» TASK REQUIREMENTS:
Word for word, give again the lines of the material below, from the one holding "nose: (45, 96)" to the last, with nothing added.

» RECORDS FOR PROCESSING:
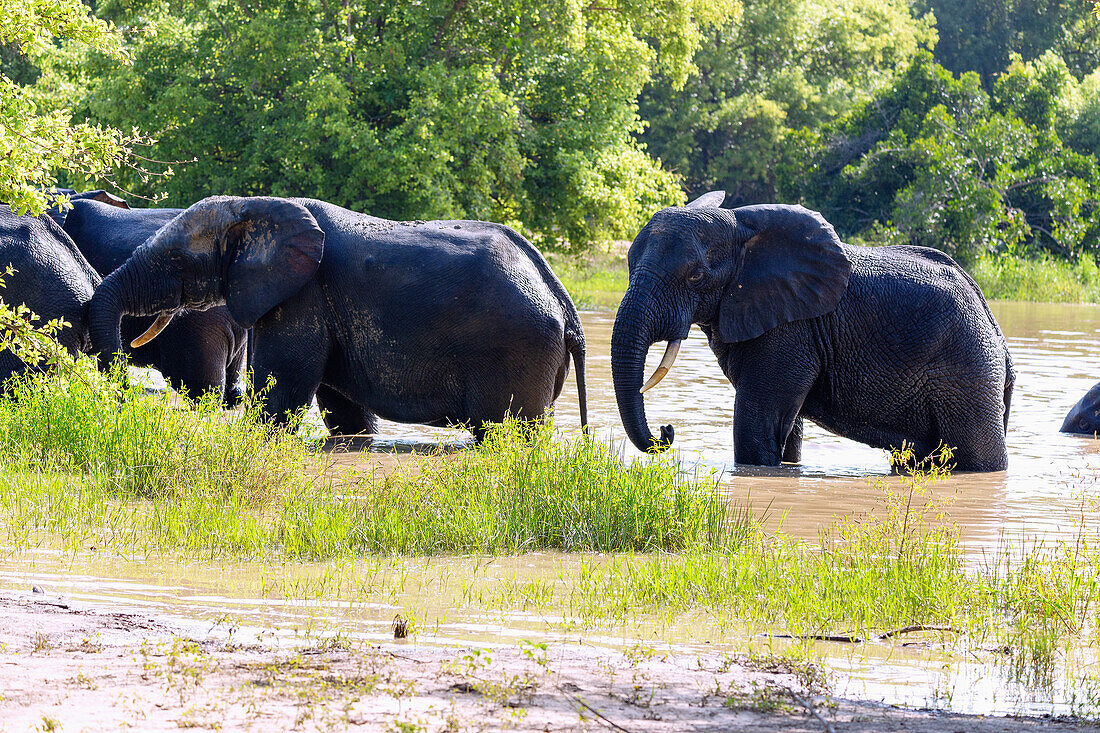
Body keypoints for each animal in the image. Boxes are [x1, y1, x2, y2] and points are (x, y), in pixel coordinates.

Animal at [611, 191, 1012, 471]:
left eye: (695, 276)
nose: (666, 430)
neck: (738, 226)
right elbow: (786, 432)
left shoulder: (791, 330)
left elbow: (756, 428)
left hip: (968, 371)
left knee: (978, 453)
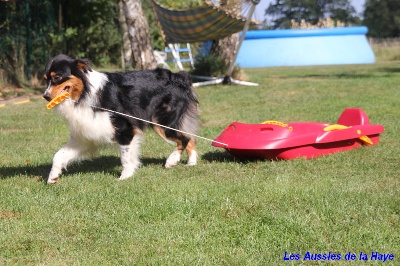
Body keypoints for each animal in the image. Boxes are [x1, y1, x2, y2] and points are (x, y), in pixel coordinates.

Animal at [43, 54, 198, 183]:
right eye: (46, 80)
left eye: (57, 77)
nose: (45, 96)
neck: (85, 94)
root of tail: (178, 77)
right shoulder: (85, 135)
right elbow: (59, 155)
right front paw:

» OUTPUT OF THE TASK:
nose: (45, 96)
neck: (85, 94)
root of tail: (178, 77)
right shoulder: (85, 135)
right elbow: (59, 155)
right front paw:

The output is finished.